1. Cause and effect. People have motives, needs, desires; these affect and are affected by people, things, businesses, government, entertainment, education, news media, scarcities, overproduction, distribution chains, advertizing. How does overcomplexity in programs and languages make them unusable by generalists? Sometimes, lack of consistency and logical relationship is the problem, not overcomplexity.

2. Flow of work and money. Work produces goods and services, which are bought with money, which is used to buy other goods and services produced by work.

3. Values: truth, love, and beauty. A whole book could be written on this.

4. What people want: security (not losing what you value), enjoyment, useful information.

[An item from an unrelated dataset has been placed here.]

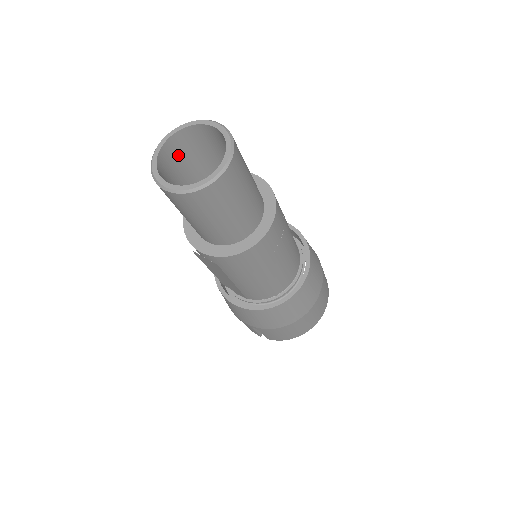
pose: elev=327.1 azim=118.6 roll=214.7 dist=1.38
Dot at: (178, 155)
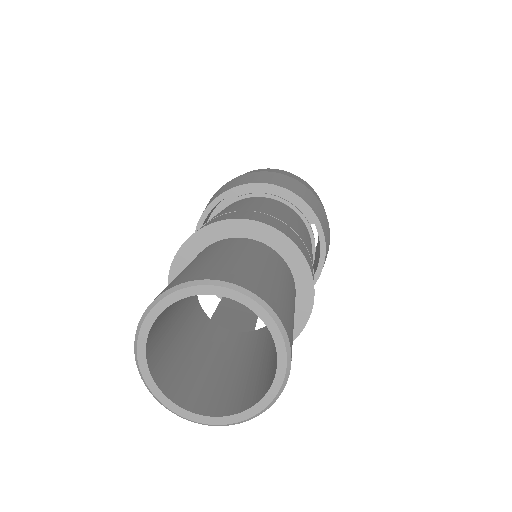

5. What people don't want: frustration, unnecessary complication, instability.

6. As simple as possible to do the intended jobs. Can all peripherals be connected with only one type connector? (with daisy-chaining and powered) Can all be hot-pluggable with no drivers needed? This includes keyboard, mouse, camera, microphone, hard drive, printer, monitors, network, optical drives, flash RAM, extra CPU's, gloves, goggles.

7. Can all legacy OS's be run emulated as needed, when needed (Mac, Windows, Amiga, Atari, etc.)?

8. If you make a clean start, how secure can the OS, software, and network be made?

9. Can all user interaction be customized?

10. What useful organizing constructs can be devised? (Lifestreams, Xanadu, zigzag, VR) Can these be combined, or operated in parallel?

11. Can all documents be reformatted easily for different types of uses? (printing, various monitors, VR, PDA's, phones, kiosks) This should cover all changing content so all formats show the change automatically.

12. Can the software bring focus to what needs attention automatically, and hide everything extraneous?

13. Can past activity be easily retrieved and searched? Do a search on these words in everthing I have looked at in the past week, for example.